DIRECTIONS FOR THIS TASK
Two lines in the data below mark the range: the one with "M. L. Wicks, Jr., S." and the one with "My permanent address". Return both, along with every line between them, exactly.
AVAILABLE RECORDS Block Start
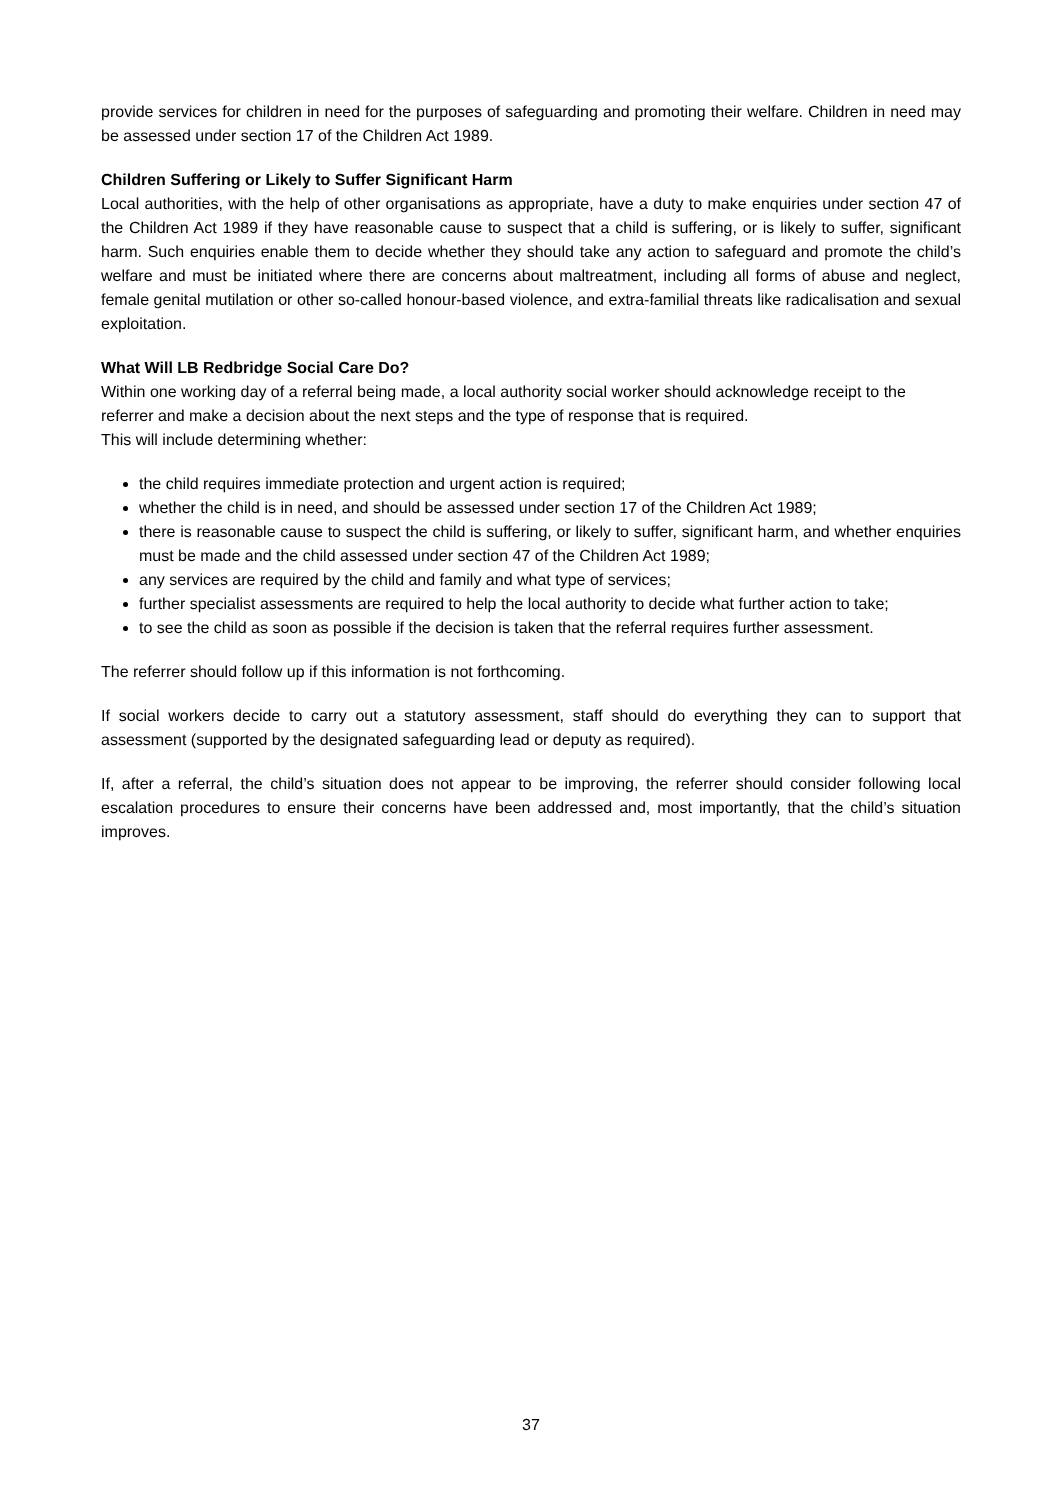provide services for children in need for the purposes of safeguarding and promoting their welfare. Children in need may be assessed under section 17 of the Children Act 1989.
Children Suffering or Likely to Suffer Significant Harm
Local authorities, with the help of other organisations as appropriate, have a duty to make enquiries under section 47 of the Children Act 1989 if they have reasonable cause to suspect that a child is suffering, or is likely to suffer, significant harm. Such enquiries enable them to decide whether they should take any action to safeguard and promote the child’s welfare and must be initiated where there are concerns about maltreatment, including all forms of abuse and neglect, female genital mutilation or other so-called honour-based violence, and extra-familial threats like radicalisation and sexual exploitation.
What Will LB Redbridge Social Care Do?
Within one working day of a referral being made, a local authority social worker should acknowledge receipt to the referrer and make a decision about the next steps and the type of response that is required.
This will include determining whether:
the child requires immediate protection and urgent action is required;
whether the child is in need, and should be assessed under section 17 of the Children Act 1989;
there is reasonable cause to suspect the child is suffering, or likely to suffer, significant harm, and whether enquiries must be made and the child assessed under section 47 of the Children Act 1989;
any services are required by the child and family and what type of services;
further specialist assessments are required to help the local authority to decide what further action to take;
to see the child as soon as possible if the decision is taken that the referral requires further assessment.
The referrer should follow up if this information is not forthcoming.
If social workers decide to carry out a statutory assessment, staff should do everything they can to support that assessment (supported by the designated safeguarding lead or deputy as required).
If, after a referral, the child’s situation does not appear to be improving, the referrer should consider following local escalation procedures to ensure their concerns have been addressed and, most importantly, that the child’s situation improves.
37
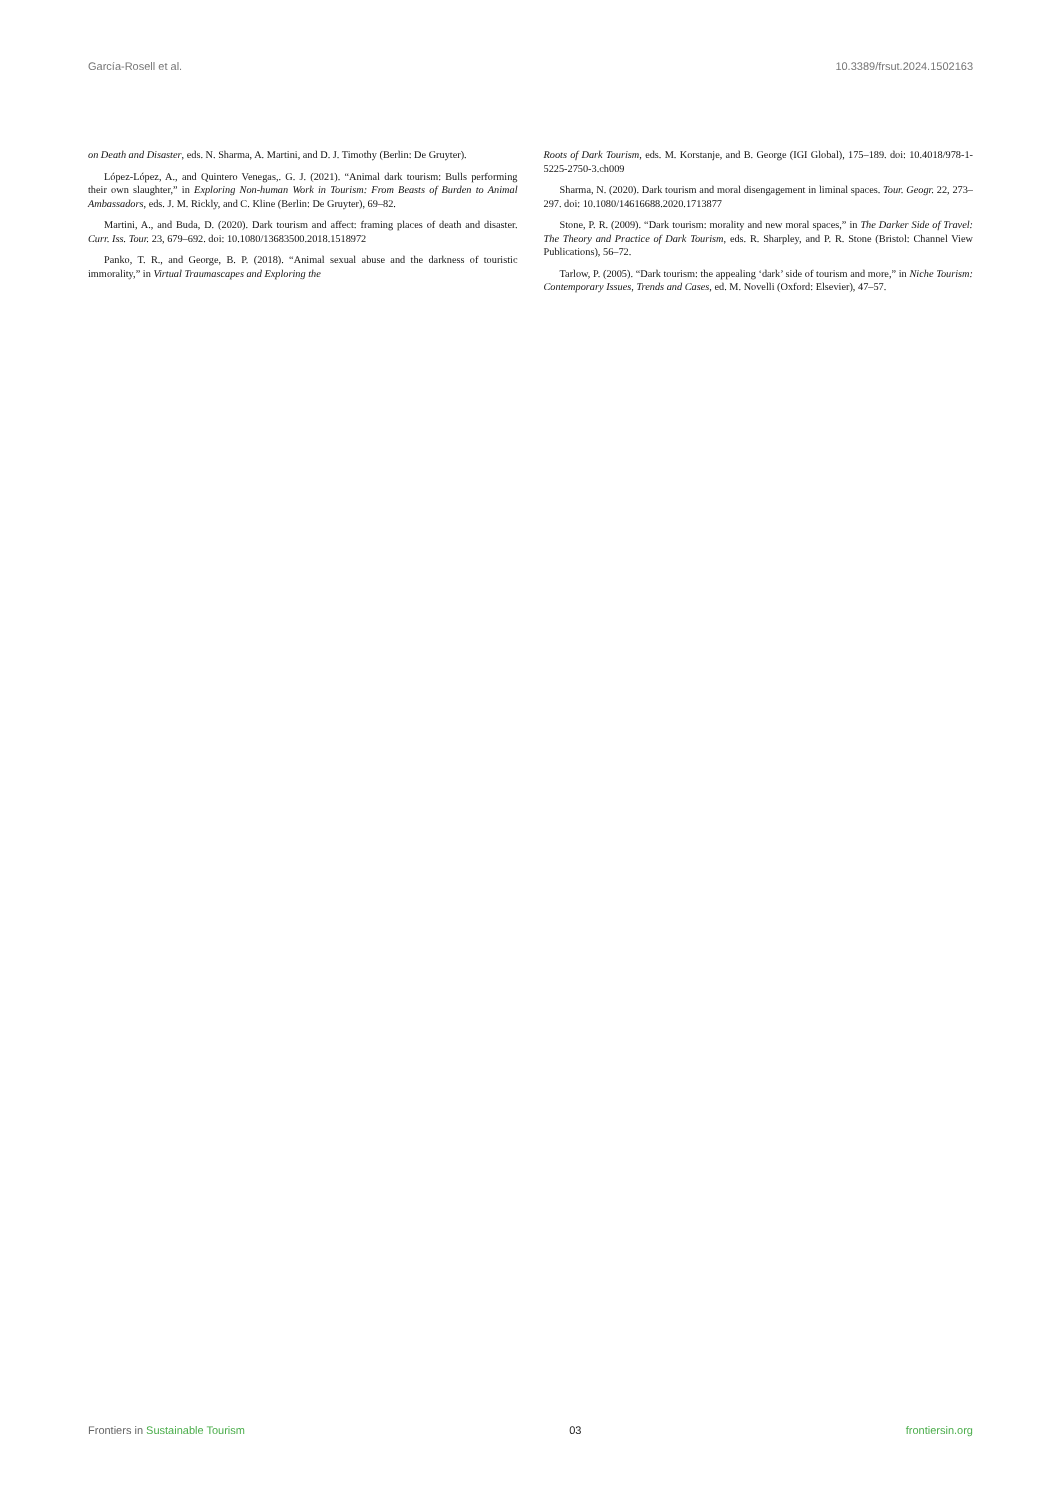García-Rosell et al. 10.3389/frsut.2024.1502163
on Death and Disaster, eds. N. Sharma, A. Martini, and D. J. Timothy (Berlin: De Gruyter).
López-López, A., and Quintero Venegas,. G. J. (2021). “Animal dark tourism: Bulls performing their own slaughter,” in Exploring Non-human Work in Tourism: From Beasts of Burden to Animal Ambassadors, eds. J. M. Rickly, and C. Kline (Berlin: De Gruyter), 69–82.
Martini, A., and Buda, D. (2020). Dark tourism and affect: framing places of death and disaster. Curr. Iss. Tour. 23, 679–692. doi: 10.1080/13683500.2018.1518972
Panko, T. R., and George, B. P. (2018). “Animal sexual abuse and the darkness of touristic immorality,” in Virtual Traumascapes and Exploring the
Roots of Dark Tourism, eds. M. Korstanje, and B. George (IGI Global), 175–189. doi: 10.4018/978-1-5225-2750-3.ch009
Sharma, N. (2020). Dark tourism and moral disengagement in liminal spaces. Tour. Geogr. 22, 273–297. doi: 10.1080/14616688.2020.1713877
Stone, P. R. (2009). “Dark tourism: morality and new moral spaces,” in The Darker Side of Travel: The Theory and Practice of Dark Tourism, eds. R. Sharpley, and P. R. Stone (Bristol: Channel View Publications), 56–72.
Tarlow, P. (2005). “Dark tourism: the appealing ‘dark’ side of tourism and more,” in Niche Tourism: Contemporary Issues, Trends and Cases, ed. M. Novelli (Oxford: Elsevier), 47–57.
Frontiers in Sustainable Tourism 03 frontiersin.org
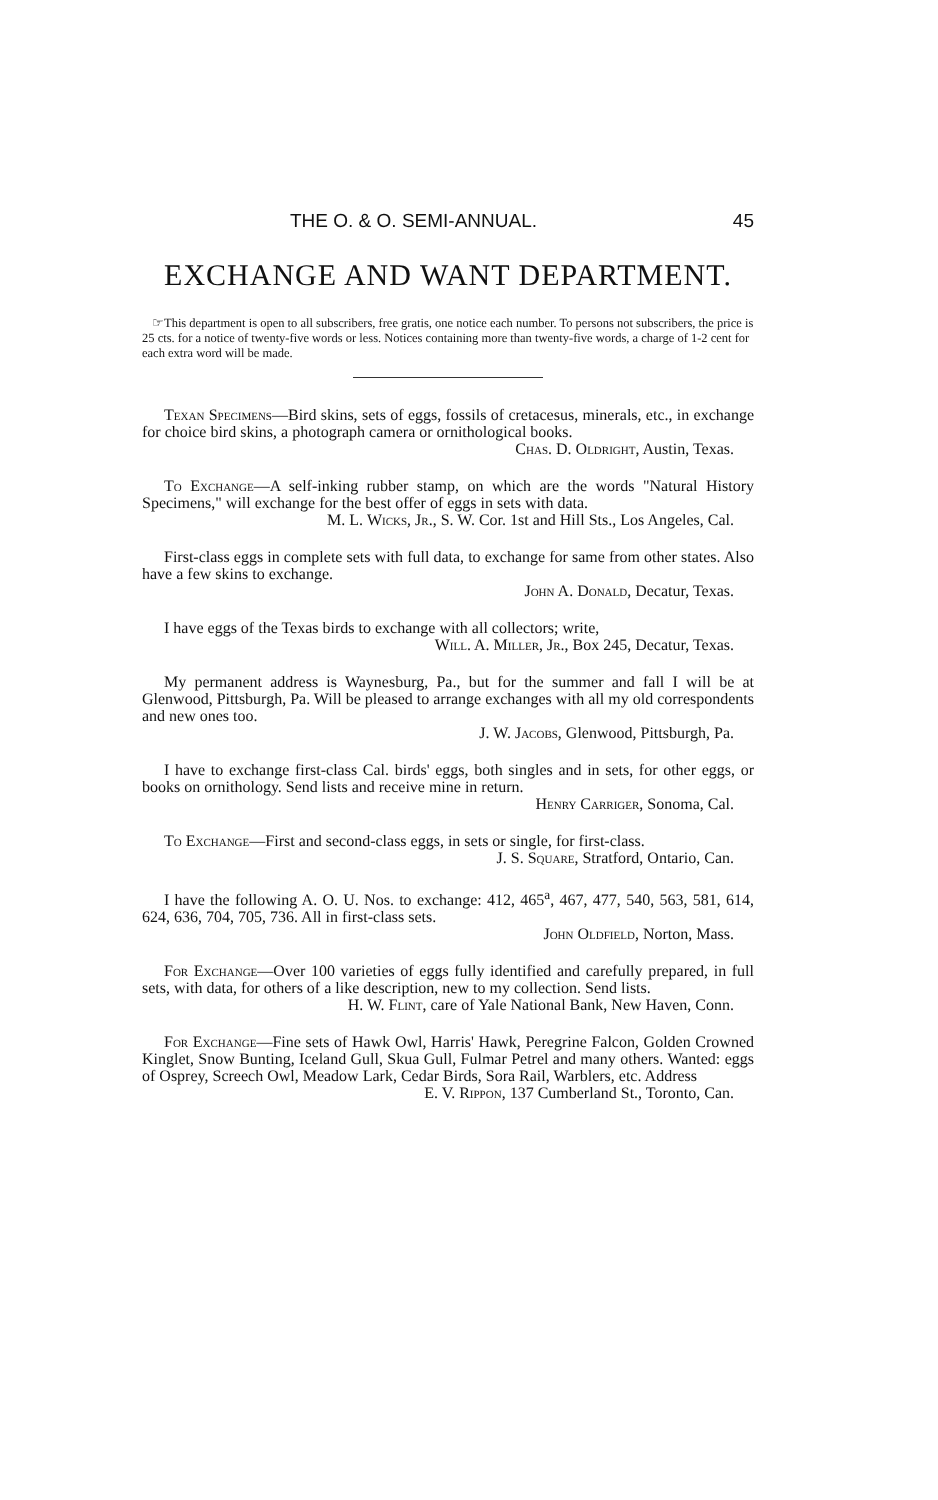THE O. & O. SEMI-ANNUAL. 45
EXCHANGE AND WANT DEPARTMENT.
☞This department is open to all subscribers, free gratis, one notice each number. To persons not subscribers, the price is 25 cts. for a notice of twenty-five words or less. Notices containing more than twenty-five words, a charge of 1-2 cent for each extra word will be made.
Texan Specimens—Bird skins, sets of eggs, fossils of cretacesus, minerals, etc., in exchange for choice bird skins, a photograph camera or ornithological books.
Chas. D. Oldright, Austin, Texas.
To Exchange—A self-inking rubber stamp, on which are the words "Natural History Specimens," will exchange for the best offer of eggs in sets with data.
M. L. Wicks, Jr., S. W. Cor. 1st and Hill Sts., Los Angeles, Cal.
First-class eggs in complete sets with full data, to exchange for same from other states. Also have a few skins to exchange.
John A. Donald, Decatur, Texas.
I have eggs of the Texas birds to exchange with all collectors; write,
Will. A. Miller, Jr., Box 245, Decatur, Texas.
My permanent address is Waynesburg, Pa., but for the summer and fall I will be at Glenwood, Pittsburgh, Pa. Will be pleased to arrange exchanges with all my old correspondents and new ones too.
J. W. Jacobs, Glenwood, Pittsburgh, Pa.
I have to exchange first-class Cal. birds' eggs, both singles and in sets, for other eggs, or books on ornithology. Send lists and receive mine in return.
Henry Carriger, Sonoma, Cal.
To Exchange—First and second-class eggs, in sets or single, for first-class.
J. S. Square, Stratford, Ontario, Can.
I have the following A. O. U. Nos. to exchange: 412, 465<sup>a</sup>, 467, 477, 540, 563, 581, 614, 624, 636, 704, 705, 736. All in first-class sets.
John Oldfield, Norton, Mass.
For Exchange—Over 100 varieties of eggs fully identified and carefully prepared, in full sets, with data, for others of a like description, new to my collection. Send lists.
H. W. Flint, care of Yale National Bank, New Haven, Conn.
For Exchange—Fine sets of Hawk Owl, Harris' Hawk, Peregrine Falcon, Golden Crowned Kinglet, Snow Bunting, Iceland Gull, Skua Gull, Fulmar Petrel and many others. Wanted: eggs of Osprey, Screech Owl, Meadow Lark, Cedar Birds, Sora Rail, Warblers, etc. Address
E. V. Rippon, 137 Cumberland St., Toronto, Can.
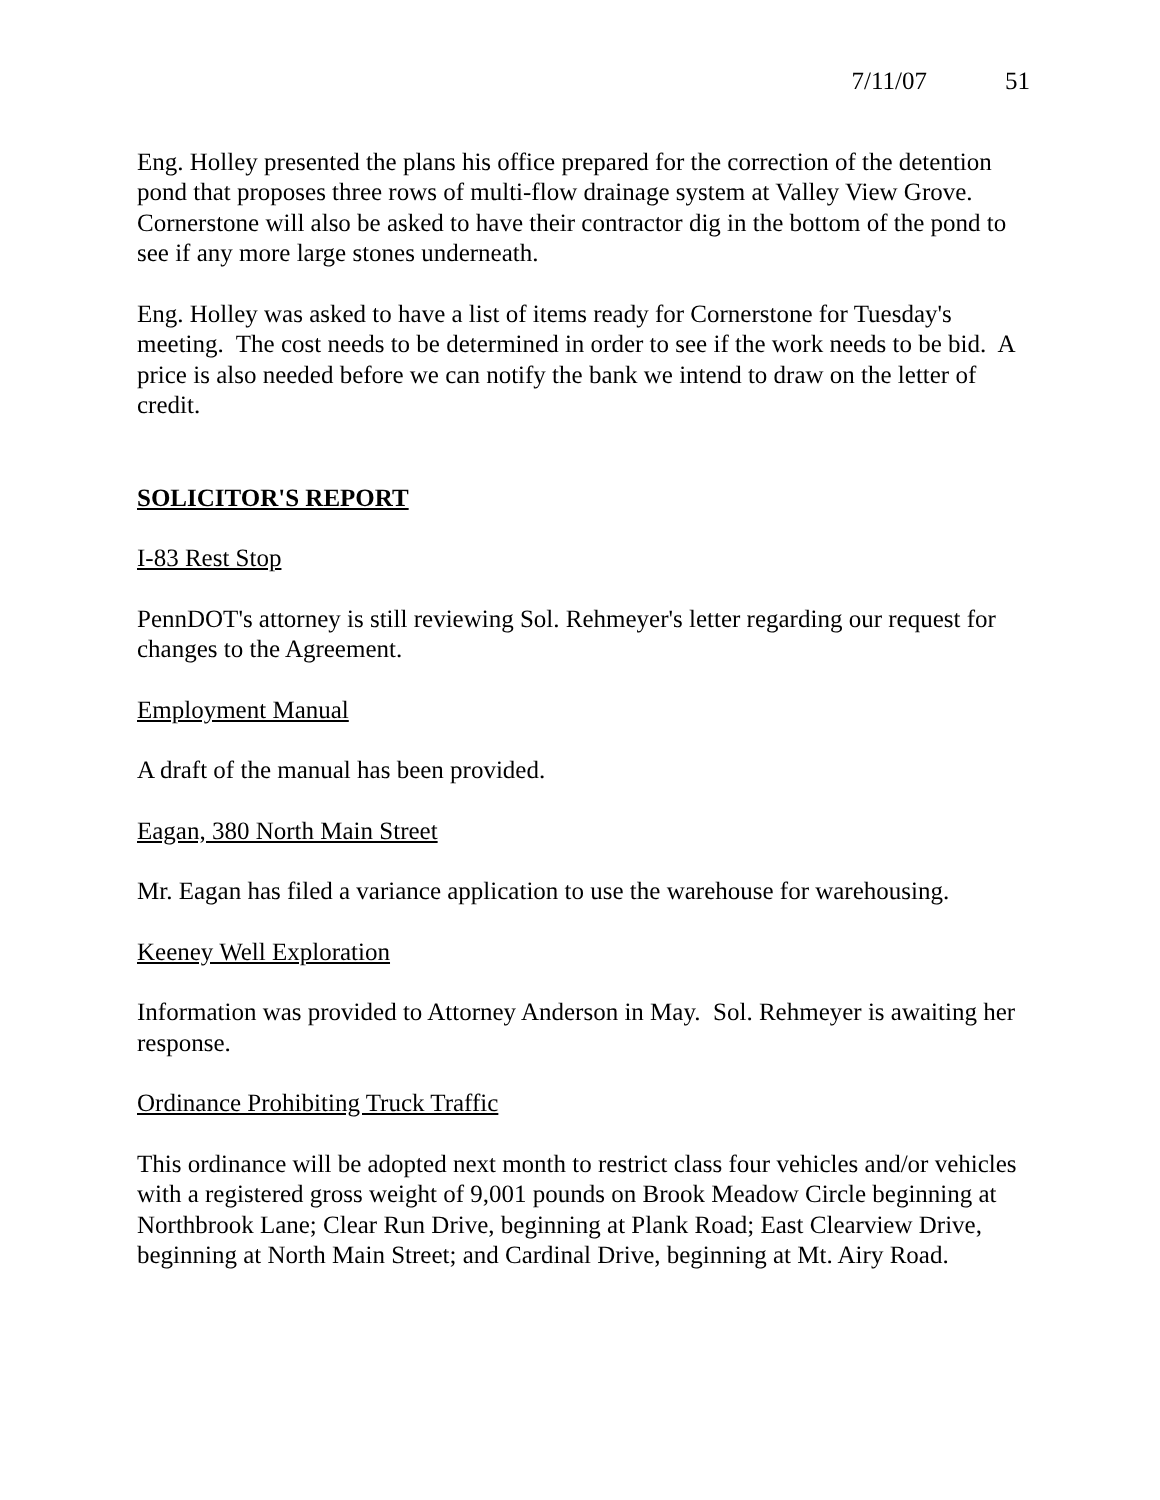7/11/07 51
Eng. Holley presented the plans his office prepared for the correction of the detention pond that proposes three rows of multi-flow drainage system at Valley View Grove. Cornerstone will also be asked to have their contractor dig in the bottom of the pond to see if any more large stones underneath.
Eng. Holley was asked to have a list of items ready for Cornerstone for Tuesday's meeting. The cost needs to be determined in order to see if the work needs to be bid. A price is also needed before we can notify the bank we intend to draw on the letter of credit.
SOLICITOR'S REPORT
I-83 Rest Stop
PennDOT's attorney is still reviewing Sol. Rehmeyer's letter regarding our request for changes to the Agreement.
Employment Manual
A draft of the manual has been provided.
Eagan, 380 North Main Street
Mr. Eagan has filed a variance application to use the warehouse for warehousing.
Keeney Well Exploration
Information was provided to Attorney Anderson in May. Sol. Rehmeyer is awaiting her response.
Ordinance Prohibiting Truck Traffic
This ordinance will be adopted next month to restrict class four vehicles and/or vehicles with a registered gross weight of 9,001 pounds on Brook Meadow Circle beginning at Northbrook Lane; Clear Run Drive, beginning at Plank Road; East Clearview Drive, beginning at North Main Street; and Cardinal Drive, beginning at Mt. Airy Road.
AVAILABLE RECORDS Block End
SOLUTION FOR THIS EXERCISE
M. L. Wicks, Jr., S. W. Cor. 1st and Hill Sts., Los Angeles, Cal.
First-class eggs in complete sets with full data, to exchange for same from other states. Also have a few skins to exchange.
John A. Donald, Decatur, Texas.
I have eggs of the Texas birds to exchange with all collectors; write,
Will. A. Miller, Jr., Box 245, Decatur, Texas.
My permanent address is Waynesburg, Pa., but for the summer and fall I will be at Glenwood, Pittsburgh, Pa. Will be pleased to arrange exchanges with all my old correspondents and new ones too.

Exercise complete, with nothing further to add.